I use steam both in my indoor oven, and outdoors in a Komodo Kamado ceramic barbecue cooker. I got tired of cleaning yard schmutz out of my stainless steel chains, so I ordered a second aluminum disk off eBay. My steam generator now consists of one cake pan and two disks, all aluminum:
Fat Daddio's PRD-163 Round Cake Pan, 16 x 3 Inch (Amazon)
1 Aluminum Disc, 1 1/4" thick x 14 3/4" dia., Mic-6 Cast Tooling Plate, Disk (eBay)
To my surprise when I redid my calculations, aluminum has a significantly higher specific heat capacity than steel: Water, 4181. Aluminum, 897. Ratio: 21.5% Moreover, these disks are heavy. The cake pan and two disks combine to 44.9 pounds. So, in a ceramic cooker or oven heated to 450 F, this steam source can boil off 803 grams of ice, or 964 grams of warm (40 C) water. I rarely use more than half that, enough steam to replace the air in a KK or oven several times over. Perhaps I should have just tossed the steel chain, but now I have two aluminum disks. Nice.

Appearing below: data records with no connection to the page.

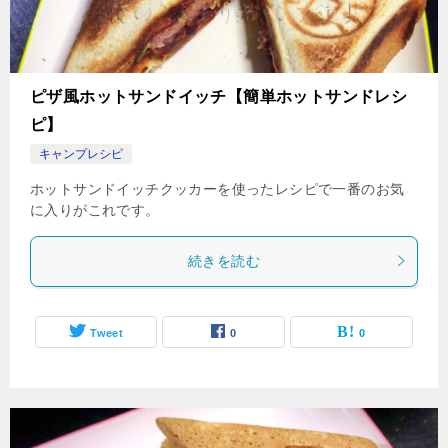
ピザ風ホットサンドイッチ【簡単ホットサンドレシ
ピ】
キャンプレシピ
ホットサンドイッチクッカーを使ったレシピで一番のお気
に入りがこれです。
続きを読む
Tweet
0
0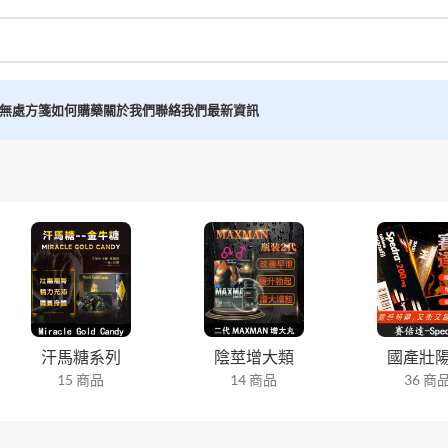
無處方箋如何購藥
關於我們
聯絡我們
最新資訊
汗馬糖系列
陰莖增大類
國產壯
15 商品
14 商品
36 商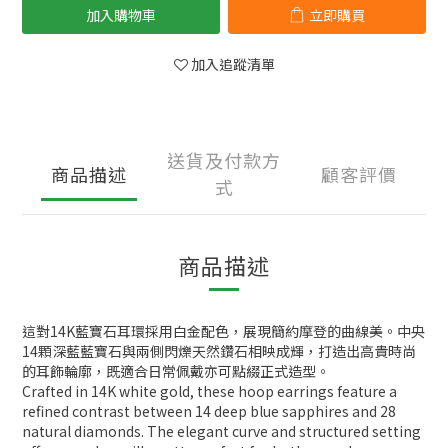
加入購物車
立即購買
加入追蹤清單
送貨及付款方
商品描述
顧客評價
式
商品描述
這對14K藍寶石耳環採用白金配色，展現簡約摩登的曲線美。中央
14顆深藍藍寶石與兩側閃爍天然鑽石相映成輝，打造出高貴時尚
的耳飾輪廓，既適合日常佩戴亦可點綴正式造型。
Crafted in 14K white gold, these hoop earrings feature a
refined contrast between 14 deep blue sapphires and 28
natural diamonds. The elegant curve and structured setting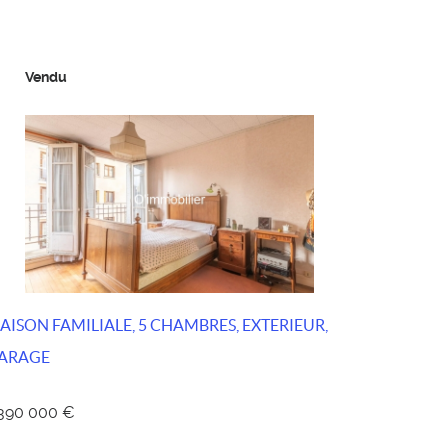
Vendu
AISON FAMILIALE, 5 CHAMBRES, EXTERIEUR,
ARAGE
 390 000 €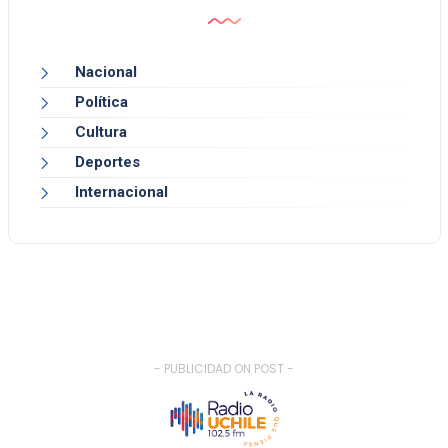
Nacional
Política
Cultura
Deportes
Internacional
- PUBLICIDAD ON POST -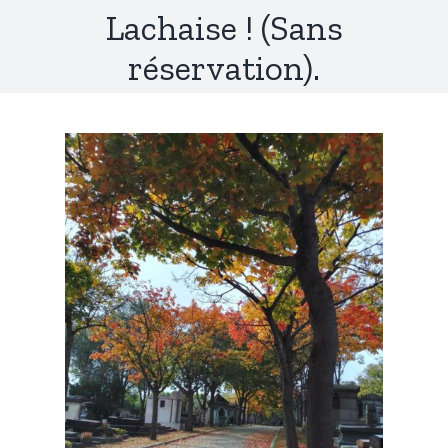
Lachaise ! (Sans
réservation).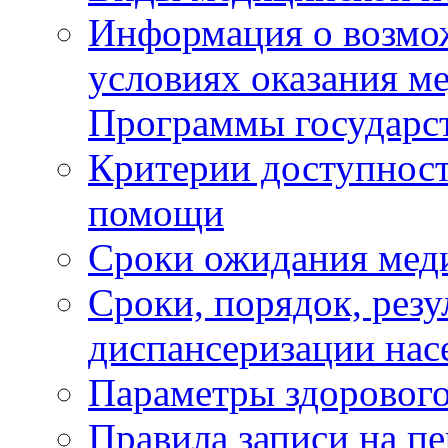
Информация о возмож
условиях оказания м
Программы государс
Критерии доступност
помощи
Сроки ожидания мед
Сроки, порядок, рез
диспансеризации нас
Параметры здорового
Правила записи на п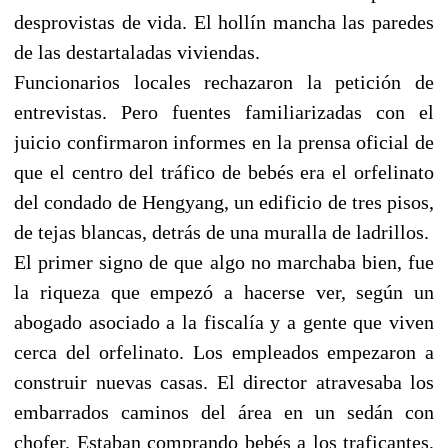
desprovistas de vida. El hollín mancha las paredes
de las destartaladas viviendas.
Funcionarios locales rechazaron la petición de
entrevistas. Pero fuentes familiarizadas con el
juicio confirmaron informes en la prensa oficial de
que el centro del tráfico de bebés era el orfelinato
del condado de Hengyang, un edificio de tres pisos,
de tejas blancas, detrás de una muralla de ladrillos.
El primer signo de que algo no marchaba bien, fue
la riqueza que empezó a hacerse ver, según un
abogado asociado a la fiscalía y a gente que viven
cerca del orfelinato. Los empleados empezaron a
construir nuevas casas. El director atravesaba los
embarrados caminos del área en un sedán con
chofer. Estaban comprando bebés a los traficantes,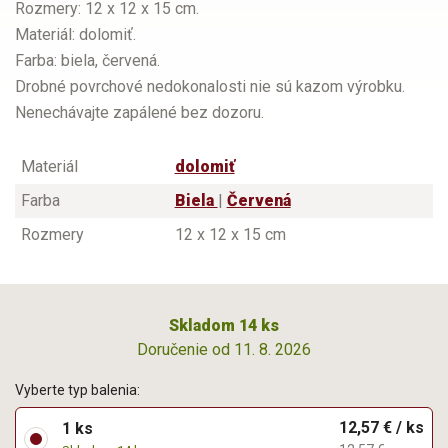
Rozmery: 12 x 12 x 15 cm.
Materiál: dolomiť.
Farba: biela, červená.
Drobné povrchové nedokonalosti nie sú kazom výrobku.
Nenechávajte zapálené bez dozoru.
Materiál
dolomiť
Farba
Biela
|
Červená
Rozmery
12 x 12 x 15 cm
Skladom 14 ks
Doručenie od 11. 8. 2026
Vyberte typ balenia:
12,57 € / ks
1 ks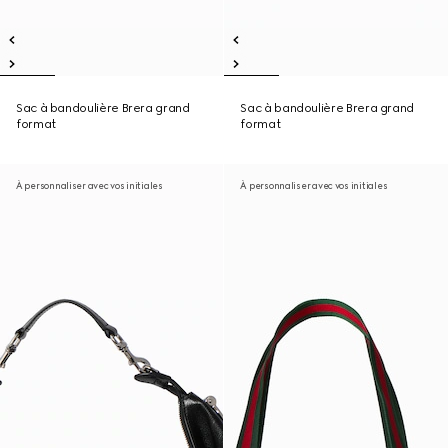
Sac à bandoulière Brera grand
Sac à bandoulière Brera grand
format
format
À personnaliser avec vos initiales
À personnaliser avec vos initiales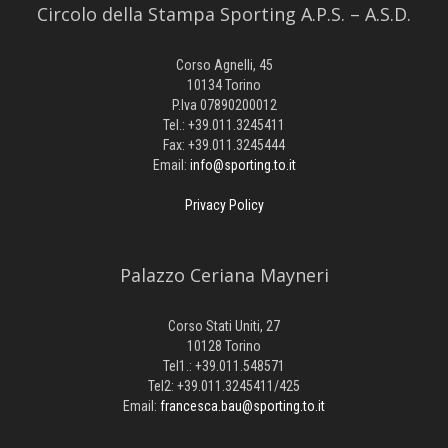
Circolo della Stampa Sporting A.P.S. – A.S.D.
Corso Agnelli, 45
10134 Torino
P.Iva 07890200012
Tel.: +39.011.3245411
Fax: +39.011.3245444
Email:
info@sporting.to.it
Privacy Policy
Palazzo Ceriana Mayneri
Corso Stati Uniti, 27
10128 Torino
Tel1.: +39.011.548571
Tel2: +39.011.3245411/425
Email:
francesca.bau@sporting.to.it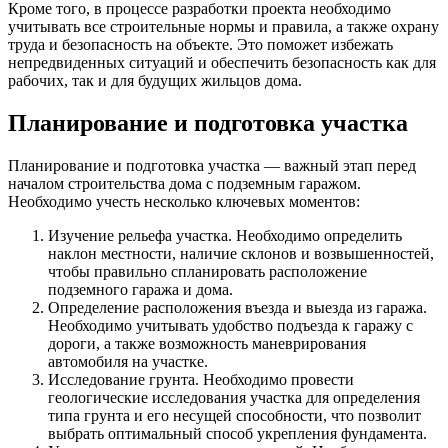
Кроме того, в процессе разработки проекта необходимо
учитывать все строительные нормы и правила, а также охрану
труда и безопасность на объекте. Это поможет избежать
непредвиденных ситуаций и обеспечить безопасность как для
рабочих, так и для будущих жильцов дома.
Планирование и подготовка участка
Планирование и подготовка участка — важный этап перед
началом строительства дома с подземным гаражом.
Необходимо учесть несколько ключевых моментов:
Изучение рельефа участка. Необходимо определить
наклон местности, наличие склонов и возвышенностей,
чтобы правильно спланировать расположение
подземного гаража и дома.
Определение расположения въезда и выезда из гаража.
Необходимо учитывать удобство подъезда к гаражу с
дороги, а также возможность маневрирования
автомобиля на участке.
Исследование грунта. Необходимо провести
геологические исследования участка для определения
типа грунта и его несущей способности, что позволит
выбрать оптимальный способ укрепления фундамента.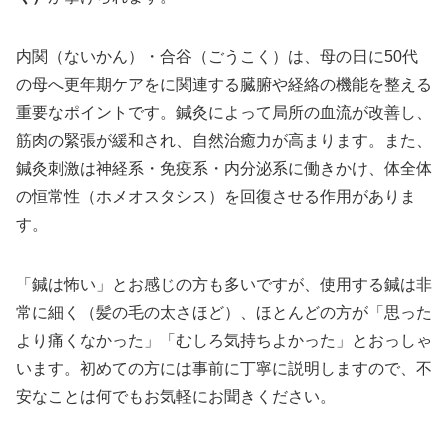
内関（ないかん）・合谷（ごうこく）は、母の日に50代
の母へ更年期ケアをに関連する臓腑や経絡の機能を整える
重要なポイントです。鍼灸によって局所の血流が改善し、
筋肉の緊張が緩和され、自然治癒力が高まります。また、
鍼灸刺激は神経系・免疫系・内分泌系に働きかけ、体全体
の恒常性（ホメオスタシス）を回復させる作用がありま
す。
「鍼は怖い」とお感じの方も多いですが、使用する鍼は非
常に細く（髪の毛の太さほど）、ほとんどの方が「思った
より痛くなかった」「むしろ気持ちよかった」とおっしゃ
います。初めての方には事前に丁寧に説明しますので、不
安なことは何でもお気軽にお聞きください。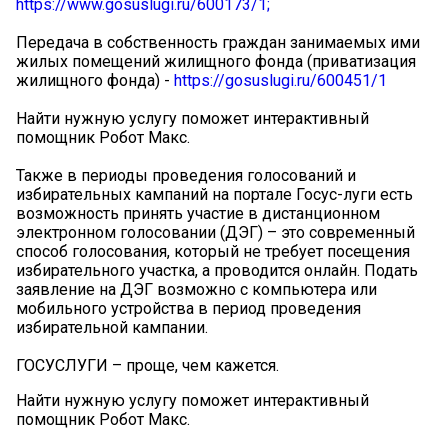
https://www.gosuslugi.ru/600173/1;
Передача в собственность граждан занимаемых ими
жилых помещений жилищного фонда (приватизация
жилищного фонда) -
https://gosuslugi.ru/600451/1
Найти нужную услугу поможет интерактивный
помощник Робот Макс.
Также в периоды проведения голосований и
избирательных кампаний на портале Госус-луги есть
возможность принять участие в дистанционном
электронном голосовании (ДЭГ) – это современный
способ голосования, который не требует посещения
избирательного участка, а проводится онлайн. Подать
заявление на ДЭГ возможно с компьютера или
мобильного устройства в период проведения
избирательной кампании.
ГОСУСЛУГИ – проще, чем кажется.
Найти нужную услугу поможет интерактивный
помощник Робот Макс.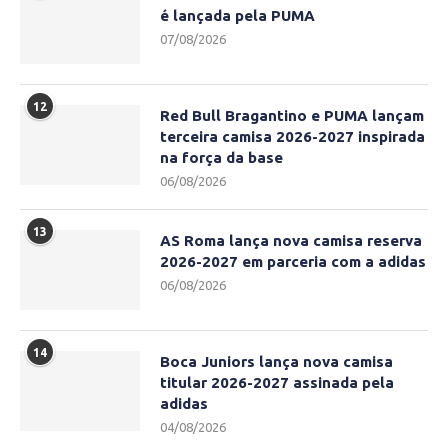
é lançada pela PUMA
07/08/2026
12
Red Bull Bragantino e PUMA lançam
terceira camisa 2026-2027 inspirada
na força da base
06/08/2026
13
AS Roma lança nova camisa reserva
2026-2027 em parceria com a adidas
06/08/2026
14
Boca Juniors lança nova camisa
titular 2026-2027 assinada pela
adidas
04/08/2026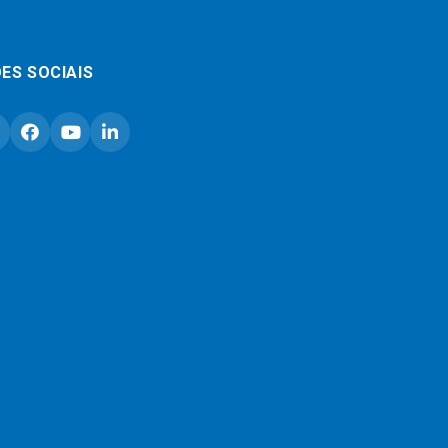
ES SOCIAIS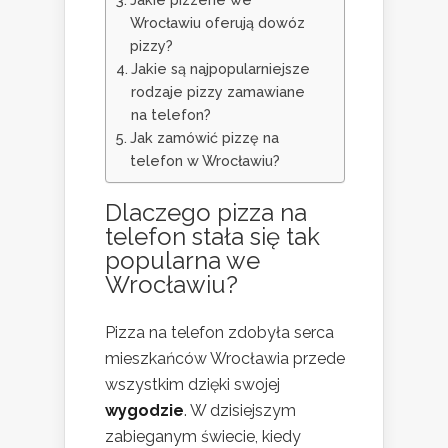
Wrocławiu oferują dowóz
pizzy?
Jakie są najpopularniejsze
rodzaje pizzy zamawiane
na telefon?
Jak zamówić pizzę na
telefon w Wrocławiu?
Dlaczego pizza na
telefon stała się tak
popularna we
Wrocławiu?
Pizza na telefon zdobyła serca
mieszkańców Wrocławia przede
wszystkim dzięki swojej
wygodzie
. W dzisiejszym
zabieganym świecie, kiedy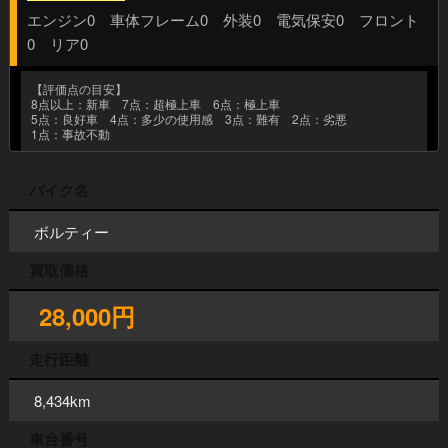
エンジン0 車体フレーム0 外装0 電気保安0 フロント
0 リア0
【評価点の目安】
8点以上：新車 7点：超極上車 6点：極上車
5点：良好車 4点：多少の使用感 3点：難有 2点：劣悪
1点：事故不動
バイク名
ボルティー
買取価格
28,000円
走行距離
8,434km
車台番号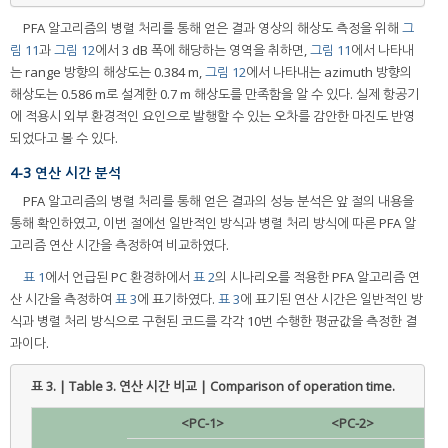
PFA 알고리즘의 병렬 처리를 통해 얻은 결과 영상의 해상도 측정을 위해
그
림 11
과
그림 12
에서 3 dB 폭에 해당하는 영역을 취하면,
그림 11
에서 나타내
는 range 방향의 해상도는 0.384 m,
그림 12
에서 나타내는 azimuth 방향의
해상도는 0.586 m로 설계한 0.7 m 해상도를 만족함을 알 수 있다. 실제 항공기
에 적용시 외부 환경적인 요인으로 발행할 수 있는 오차를 감안한 마진도 반영
되었다고 볼 수 있다.
4-3 연산 시간 분석
PFA 알고리즘의 병렬 처리를 통해 얻은 결과의 성능 분석은 앞 절의 내용을
통해 확인하였고, 이번 절에선 일반적인 방식과 병렬 처리 방식에 따른 PFA 알
고리즘 연산 시간을 측정하여 비교하였다.
표 1
에서 언급된 PC 환경하에서
표 2
의 시나리오를 적용한 PFA 알고리즘 연
산 시간을 측정하여
표 3
에 표기하였다.
표 3
에 표기된 연산 시간은 일반적인 방
식과 병렬 처리 방식으로 구현된 코드를 각각 10번 수행한 평균값을 측정한 결
과이다.
표 3. | Table 3.
연산 시간 비교 | Comparison of operation time.
<PC-1>
<PC-2>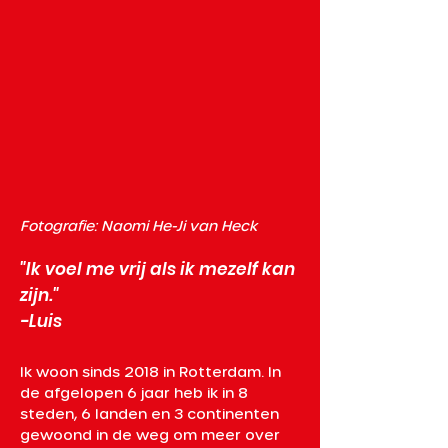
Fotografie: Naomi He-Ji van Heck
"Ik voel me vrij als ik mezelf kan
zijn."
-Luis
Ik woon sinds 2018 in Rotterdam. In 
de afgelopen 6 jaar heb ik in 8 
steden, 6 landen en 3 continenten 
gewoond in de weg om meer over 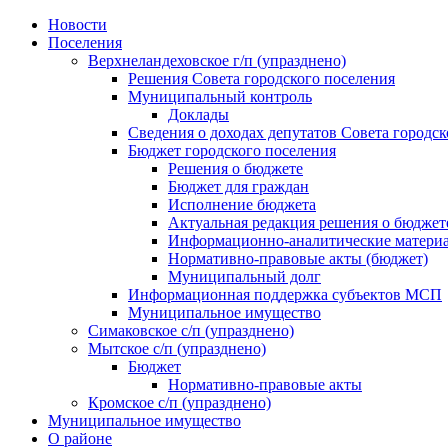
Skip
Новости
to
Поселения
content
Верхнеландеховское г/п (упразднено)
Решения Совета городского поселения
Муниципальный контроль
Доклады
Сведения о доходах депутатов Совета городск
Бюджет городского поселения
Решения о бюджете
Бюджет для граждан
Исполнение бюджета
Актуальная редакция решения о бюджет
Информационно-аналитические матери
Нормативно-правовые акты (бюджет)
Муниципальный долг
Информационная поддержка субъектов МСП
Муниципальное имущество
Симаковское с/п (упразднено)
Мытское с/п (упразднено)
Бюджет
Нормативно-правовые акты
Кромское с/п (упразднено)
Муниципальное имущество
О районе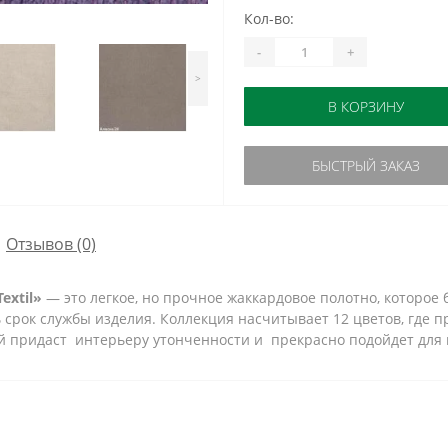
Кол-во:
-
+
>
В КОРЗИНУ
БЫСТРЫЙ ЗАКАЗ
Отзывов (0)
extil»
— это легкое, но прочное жаккардовое полотно, которое 
 срок службы изделия. Коллекция насчитывает 12 цветов, где 
ой придаст интерьеру утонченности и прекрасно подойдет для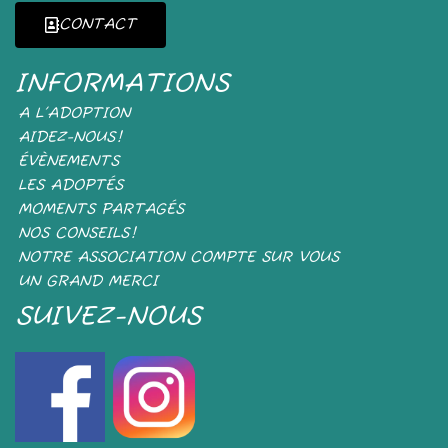
CONTACT
INFORMATIONS
A L’ADOPTION
AIDEZ-NOUS!
ÉVÈNEMENTS
LES ADOPTÉS
MOMENTS PARTAGÉS
NOS CONSEILS!
NOTRE ASSOCIATION COMPTE SUR VOUS
UN GRAND MERCI
SUIVEZ-NOUS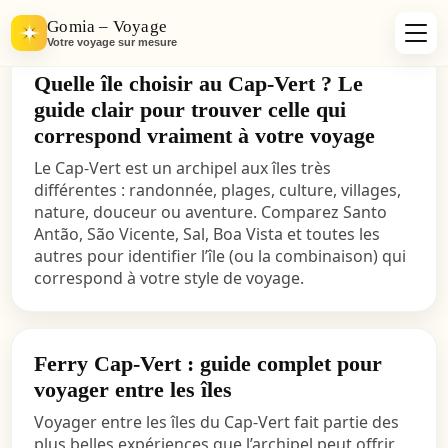
Gomia – Voyage
Votre voyage sur mesure
Quelle île choisir au Cap-Vert ? Le
guide clair pour trouver celle qui
correspond vraiment à votre voyage
Le Cap-Vert est un archipel aux îles très
différentes : randonnée, plages, culture, villages,
nature, douceur ou aventure. Comparez Santo
Antão, São Vicente, Sal, Boa Vista et toutes les
autres pour identifier l’île (ou la combinaison) qui
correspond à votre style de voyage.
Ferry Cap-Vert : guide complet pour
voyager entre les îles
Voyager entre les îles du Cap-Vert fait partie des
plus belles expériences que l’archipel peut offrir.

I posted this in a Komodo Kamado forum thread, where others have followed my lead, finding that one disk is plenty. (I'm best known there for devising a cast iron Dutch Oven "smoke pot" for a more subtle smoke flavor without the nasties. This got propagated to other BBQ sites.)
I was thrilled to get rid of the chains. They're messy and awkward.